Pembrolizumabe

O PEMBROLIZUMABE é uma medicação endovenosa da classe dos imunoterápicos (anti-PD1), cuja ação é estimular as células imunes (linfócitos T) e combater o tumor. Tem baixo índice de efeitos colaterais e pode ser usada isoladamente ou em combinação com quimioterapia. Atualmente possui aprovação para o tratamento de diversos tipos de tumores. Entretanto, ainda não está aprovado para o tratamento do câncer de mama.

PEMBROLIZUMABE

O que é o PEMBROLIZUMABE?
O PEMBROLIZUMABE é um anticorpo monoclonal, antineoplásico, que bloqueia a via do PD1, um receptor imunológico presente na superfície das células tumorais. Ao bloquear a ligação entre PD-1 e seus ligantes, o PEMBROLIZUMABE (anti-PD1) controla a ação do sistema imunológico do organismo, liberando os linfócitos T específicos para combater as células cancerígenas. Esse tipo de tratamento também é chamado de imunoterapia.

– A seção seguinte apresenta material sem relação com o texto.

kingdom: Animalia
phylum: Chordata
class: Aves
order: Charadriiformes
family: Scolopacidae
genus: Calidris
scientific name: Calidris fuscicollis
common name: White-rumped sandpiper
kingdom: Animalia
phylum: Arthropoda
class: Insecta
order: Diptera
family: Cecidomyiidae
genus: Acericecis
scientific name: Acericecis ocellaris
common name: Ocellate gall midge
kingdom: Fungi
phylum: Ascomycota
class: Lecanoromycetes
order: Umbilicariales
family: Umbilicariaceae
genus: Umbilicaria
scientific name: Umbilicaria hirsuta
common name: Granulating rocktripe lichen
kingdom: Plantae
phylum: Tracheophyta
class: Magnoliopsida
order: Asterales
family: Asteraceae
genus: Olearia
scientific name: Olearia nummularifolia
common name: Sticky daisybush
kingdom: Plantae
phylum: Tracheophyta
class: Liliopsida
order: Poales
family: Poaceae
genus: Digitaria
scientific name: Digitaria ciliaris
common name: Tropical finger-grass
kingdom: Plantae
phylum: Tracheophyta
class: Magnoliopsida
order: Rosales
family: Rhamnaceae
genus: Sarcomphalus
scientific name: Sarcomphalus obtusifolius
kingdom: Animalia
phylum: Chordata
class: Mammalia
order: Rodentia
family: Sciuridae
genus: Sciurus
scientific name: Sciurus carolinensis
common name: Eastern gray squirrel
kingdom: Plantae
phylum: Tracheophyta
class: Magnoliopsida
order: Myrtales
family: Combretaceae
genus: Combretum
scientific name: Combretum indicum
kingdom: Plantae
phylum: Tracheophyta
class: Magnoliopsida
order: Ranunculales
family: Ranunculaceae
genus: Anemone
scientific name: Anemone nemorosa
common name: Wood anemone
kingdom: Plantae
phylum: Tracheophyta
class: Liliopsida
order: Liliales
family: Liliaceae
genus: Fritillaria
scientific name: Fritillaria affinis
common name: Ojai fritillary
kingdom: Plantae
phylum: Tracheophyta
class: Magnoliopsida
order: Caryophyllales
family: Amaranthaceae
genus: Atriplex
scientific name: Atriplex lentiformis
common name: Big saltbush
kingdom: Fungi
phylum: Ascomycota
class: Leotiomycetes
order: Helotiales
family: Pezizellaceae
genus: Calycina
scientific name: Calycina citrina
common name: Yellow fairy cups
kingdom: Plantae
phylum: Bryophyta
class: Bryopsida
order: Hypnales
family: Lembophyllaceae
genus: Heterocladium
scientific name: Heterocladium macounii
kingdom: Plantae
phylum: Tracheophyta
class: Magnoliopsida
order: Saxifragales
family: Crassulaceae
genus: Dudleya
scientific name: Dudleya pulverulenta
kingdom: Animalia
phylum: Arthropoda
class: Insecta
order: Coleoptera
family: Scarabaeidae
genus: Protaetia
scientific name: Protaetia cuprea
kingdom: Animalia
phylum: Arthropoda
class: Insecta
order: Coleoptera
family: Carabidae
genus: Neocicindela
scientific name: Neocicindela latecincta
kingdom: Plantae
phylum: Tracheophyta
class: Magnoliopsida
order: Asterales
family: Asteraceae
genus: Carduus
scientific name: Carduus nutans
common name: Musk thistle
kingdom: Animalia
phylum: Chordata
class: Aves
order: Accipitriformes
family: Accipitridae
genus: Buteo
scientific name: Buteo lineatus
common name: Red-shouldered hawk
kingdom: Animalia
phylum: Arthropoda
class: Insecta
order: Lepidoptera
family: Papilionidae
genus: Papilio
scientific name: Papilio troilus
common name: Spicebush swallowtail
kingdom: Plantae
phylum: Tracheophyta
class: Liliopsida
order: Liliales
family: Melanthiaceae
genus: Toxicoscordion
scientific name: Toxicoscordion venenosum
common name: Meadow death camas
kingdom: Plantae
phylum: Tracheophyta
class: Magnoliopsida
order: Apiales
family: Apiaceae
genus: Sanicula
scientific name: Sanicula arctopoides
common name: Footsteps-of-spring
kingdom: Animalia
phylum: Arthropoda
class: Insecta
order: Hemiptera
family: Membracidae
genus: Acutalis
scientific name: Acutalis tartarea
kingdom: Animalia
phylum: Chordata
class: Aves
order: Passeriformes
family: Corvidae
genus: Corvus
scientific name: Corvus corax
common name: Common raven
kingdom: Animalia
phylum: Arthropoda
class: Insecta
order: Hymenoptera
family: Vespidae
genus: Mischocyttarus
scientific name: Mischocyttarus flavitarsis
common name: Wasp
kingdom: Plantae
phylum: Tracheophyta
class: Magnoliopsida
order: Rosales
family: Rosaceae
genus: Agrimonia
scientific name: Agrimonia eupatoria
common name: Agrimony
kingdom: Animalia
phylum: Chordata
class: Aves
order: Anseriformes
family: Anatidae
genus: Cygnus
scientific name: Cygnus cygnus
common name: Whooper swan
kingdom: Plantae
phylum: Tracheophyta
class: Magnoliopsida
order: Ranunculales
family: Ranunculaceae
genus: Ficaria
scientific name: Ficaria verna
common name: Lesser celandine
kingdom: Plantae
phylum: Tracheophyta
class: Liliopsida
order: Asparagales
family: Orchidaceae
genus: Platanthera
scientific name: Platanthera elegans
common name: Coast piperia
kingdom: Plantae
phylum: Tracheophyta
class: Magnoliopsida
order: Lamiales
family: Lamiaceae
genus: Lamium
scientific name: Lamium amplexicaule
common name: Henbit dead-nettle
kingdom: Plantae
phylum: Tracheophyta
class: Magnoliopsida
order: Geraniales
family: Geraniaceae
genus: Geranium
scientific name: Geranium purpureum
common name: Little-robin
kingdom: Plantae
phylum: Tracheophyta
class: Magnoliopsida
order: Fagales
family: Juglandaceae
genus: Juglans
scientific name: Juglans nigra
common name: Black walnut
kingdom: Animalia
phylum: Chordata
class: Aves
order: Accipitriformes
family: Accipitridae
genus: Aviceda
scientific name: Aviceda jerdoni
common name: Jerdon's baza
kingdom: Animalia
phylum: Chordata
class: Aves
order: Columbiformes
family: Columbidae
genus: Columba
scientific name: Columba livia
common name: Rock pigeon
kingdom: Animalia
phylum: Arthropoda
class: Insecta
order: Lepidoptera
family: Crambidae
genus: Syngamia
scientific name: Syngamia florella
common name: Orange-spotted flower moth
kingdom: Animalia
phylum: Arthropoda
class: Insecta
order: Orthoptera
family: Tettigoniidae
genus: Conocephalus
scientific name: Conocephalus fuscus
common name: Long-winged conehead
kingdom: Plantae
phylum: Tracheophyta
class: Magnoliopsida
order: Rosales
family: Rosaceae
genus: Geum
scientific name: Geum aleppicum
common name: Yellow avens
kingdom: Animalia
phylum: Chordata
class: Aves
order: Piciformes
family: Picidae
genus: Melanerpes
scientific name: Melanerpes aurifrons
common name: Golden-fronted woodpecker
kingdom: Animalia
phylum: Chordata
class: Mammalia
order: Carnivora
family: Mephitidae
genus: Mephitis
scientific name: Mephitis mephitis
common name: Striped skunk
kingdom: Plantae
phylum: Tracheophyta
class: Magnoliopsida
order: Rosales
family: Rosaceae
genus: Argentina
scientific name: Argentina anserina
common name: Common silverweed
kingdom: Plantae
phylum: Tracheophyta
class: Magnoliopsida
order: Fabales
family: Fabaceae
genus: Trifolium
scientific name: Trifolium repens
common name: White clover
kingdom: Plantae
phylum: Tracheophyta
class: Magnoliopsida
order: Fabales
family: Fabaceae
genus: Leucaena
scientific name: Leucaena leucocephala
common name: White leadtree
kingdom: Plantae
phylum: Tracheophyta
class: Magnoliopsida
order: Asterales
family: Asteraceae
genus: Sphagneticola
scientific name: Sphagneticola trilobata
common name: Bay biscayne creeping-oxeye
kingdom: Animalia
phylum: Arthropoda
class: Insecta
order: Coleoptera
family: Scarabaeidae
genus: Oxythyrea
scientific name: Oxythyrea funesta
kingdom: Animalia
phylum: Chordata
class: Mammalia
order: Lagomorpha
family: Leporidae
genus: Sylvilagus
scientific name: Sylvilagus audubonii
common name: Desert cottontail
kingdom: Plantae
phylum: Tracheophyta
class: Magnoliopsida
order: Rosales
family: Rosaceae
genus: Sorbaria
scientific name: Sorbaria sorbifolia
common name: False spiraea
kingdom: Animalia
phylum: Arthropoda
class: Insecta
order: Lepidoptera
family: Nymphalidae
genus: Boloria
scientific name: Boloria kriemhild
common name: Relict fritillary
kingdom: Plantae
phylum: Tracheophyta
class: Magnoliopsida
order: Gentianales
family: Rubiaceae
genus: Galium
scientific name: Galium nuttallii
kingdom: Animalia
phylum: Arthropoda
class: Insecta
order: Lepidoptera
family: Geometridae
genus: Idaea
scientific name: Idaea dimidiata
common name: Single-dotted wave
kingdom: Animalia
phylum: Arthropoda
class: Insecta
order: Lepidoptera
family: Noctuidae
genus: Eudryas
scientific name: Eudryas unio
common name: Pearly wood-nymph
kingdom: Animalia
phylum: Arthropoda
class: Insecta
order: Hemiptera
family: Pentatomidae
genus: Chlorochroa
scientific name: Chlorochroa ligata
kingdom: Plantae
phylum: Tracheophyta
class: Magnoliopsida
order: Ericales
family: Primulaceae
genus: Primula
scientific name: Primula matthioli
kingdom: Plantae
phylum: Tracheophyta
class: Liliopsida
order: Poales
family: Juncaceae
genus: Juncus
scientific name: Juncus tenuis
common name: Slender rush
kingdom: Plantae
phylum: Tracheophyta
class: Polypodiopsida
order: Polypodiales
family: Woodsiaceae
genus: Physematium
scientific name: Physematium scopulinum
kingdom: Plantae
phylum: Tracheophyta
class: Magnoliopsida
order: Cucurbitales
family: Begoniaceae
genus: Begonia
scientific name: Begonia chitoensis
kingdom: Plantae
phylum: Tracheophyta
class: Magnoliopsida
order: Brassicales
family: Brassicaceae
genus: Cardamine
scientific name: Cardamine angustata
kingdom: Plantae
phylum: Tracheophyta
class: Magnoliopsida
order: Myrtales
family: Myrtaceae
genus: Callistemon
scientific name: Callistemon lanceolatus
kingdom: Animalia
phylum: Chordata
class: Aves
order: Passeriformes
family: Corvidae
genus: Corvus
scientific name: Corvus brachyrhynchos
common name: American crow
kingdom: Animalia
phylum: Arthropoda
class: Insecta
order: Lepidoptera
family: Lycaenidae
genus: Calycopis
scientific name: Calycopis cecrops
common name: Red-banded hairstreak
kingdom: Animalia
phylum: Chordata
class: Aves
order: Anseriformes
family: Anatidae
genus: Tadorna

Qual o nome comercial e as formas de aplicação do PEMBROLIZUMABE?
O nome comercial original do PEMBROLIZUMABE é Keytruda®. O medicamento está disponível para o uso endovenoso, na apresentação de frasco-ampola com 100mg da droga. Não existem genéricos ou similares.

Quais são as indicações do PEMBROLIZUMABE?
Atualmente, o PEMBROLIZUMABE é indicado em bula brasileira para o tratamento de vários tipos de neoplasias, como melanoma, câncer de pulmão “não pequenas células”, carcinoma urotelial, câncer gástrico, linfoma de Hodgkin, carcinoma de células renais, câncer de cabeça e pescoço e câncer esofágico. Ainda não existe aprovação do PEMBROLIZUMABE para o tratamento do câncer de mama, mas existem muitos estudos em andamento.

Quais são os principais efeitos colaterais do PEMBROLIZUMABE?
Por ser uma imunoterapia, o PEMBROLIZUMABE apresenta efeitos colaterais desencadeados pela ativação do sistema imunológico. Os eventos adversos mais comuns são fadiga, alteração na glândula da tireoide (hipo ou hipertireoidismo), alergia ou coceira na pele. As reações adversas que podem ser mais graves, mas que são menos comuns, são hepatite medicamentosa, inflamação do pulmão (pneumonite), inflamação do pâncreas (pancreatite), diarreia (colite) ou alterações neurológicas (encefalite, meningite, miastenia graves). A maioria delas, incluindo as reações graves, são resolvidas após a descontinuação do PEMBROLIZUMABE e com uso de tratamentos especializados. O tratamento com PEMBROLIZUMABE pode ser reiniciado após reavaliação médica e melhora dos sintomas.

CONCLUSÃO:
O PEMBROLIZUMABE é uma medicação da classe dos imunoterápicos que ativam o sistema imune para combate o câncer. Hoje possui diversas aprovações no cenário do tratamento das neoplasias, mas ainda não está aprovado para o tratamento do câncer de mama. Apesar de ser uma medicação relativamente segura, podem existir efeitos colaterais graves e seu uso só deve ser feito após prescrição médica.


Autor:

Dr. Ormando Rodrigues Campos Júnior – CRM CE 5665
Oncologista Clínico e Diretor da Pronutrir Oncologia, Fortaleza – Ceará.